ENTRIES SUPPLIED below:

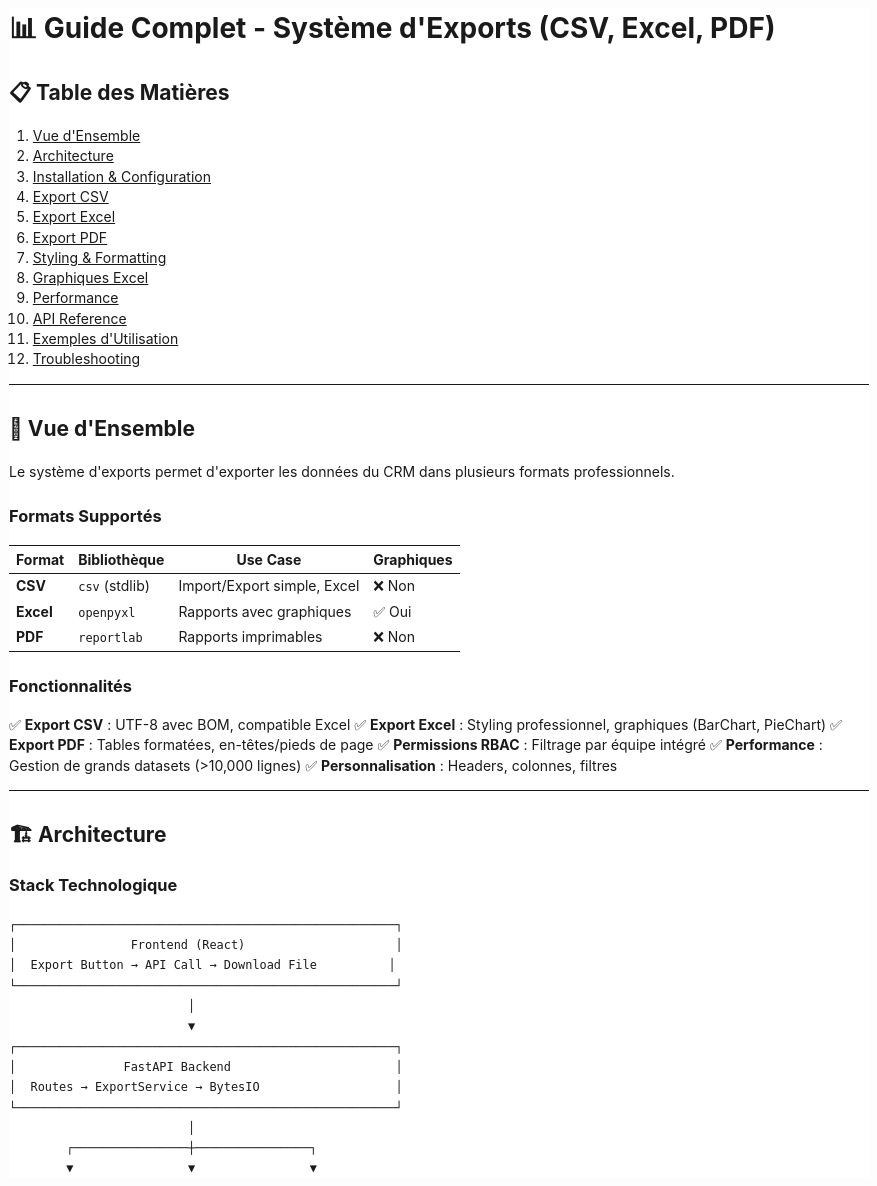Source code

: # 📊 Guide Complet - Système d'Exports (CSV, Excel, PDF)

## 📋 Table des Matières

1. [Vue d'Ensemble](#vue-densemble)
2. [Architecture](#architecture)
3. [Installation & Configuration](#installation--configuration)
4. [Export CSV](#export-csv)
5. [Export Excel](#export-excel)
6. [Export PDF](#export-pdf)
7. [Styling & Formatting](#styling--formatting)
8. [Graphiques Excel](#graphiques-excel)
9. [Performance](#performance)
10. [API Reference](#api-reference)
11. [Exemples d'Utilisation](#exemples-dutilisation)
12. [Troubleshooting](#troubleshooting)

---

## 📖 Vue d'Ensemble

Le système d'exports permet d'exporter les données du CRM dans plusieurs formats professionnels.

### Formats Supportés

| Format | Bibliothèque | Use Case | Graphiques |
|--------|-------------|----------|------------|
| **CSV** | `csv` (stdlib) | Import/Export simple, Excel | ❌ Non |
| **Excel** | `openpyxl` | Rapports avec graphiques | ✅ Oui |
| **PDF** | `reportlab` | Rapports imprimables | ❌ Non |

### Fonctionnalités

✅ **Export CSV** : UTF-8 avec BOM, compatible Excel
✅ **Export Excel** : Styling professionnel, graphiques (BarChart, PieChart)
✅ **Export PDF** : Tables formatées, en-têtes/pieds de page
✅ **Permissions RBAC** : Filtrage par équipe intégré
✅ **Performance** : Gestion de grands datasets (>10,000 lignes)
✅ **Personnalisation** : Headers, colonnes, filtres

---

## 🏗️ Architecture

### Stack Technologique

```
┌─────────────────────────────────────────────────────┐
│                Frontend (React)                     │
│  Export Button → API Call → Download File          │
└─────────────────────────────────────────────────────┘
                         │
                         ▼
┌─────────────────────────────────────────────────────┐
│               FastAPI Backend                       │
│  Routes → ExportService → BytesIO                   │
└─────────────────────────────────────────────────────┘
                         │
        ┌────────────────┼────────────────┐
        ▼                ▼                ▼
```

End of ENTRIES SUPPLIED.
ENTRIES SUPPLIED below:

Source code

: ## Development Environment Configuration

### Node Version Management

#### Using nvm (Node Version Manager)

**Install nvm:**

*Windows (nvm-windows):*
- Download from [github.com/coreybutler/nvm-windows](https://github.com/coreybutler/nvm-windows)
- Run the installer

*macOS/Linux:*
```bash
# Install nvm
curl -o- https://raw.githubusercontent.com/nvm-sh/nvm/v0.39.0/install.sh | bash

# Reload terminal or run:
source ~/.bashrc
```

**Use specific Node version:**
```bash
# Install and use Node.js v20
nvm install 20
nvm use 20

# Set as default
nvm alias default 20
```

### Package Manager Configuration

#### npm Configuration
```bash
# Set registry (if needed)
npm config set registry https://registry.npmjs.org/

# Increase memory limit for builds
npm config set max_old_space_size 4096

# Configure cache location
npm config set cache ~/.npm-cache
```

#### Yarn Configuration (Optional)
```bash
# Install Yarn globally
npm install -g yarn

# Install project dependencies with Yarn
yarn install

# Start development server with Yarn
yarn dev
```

End of ENTRIES SUPPLIED.

- PROBLEM TO WORK ON
Go through the records above and count the lines with the word "Configuration" in them. Answer with the number only.

- RESULT OF THE TASK
5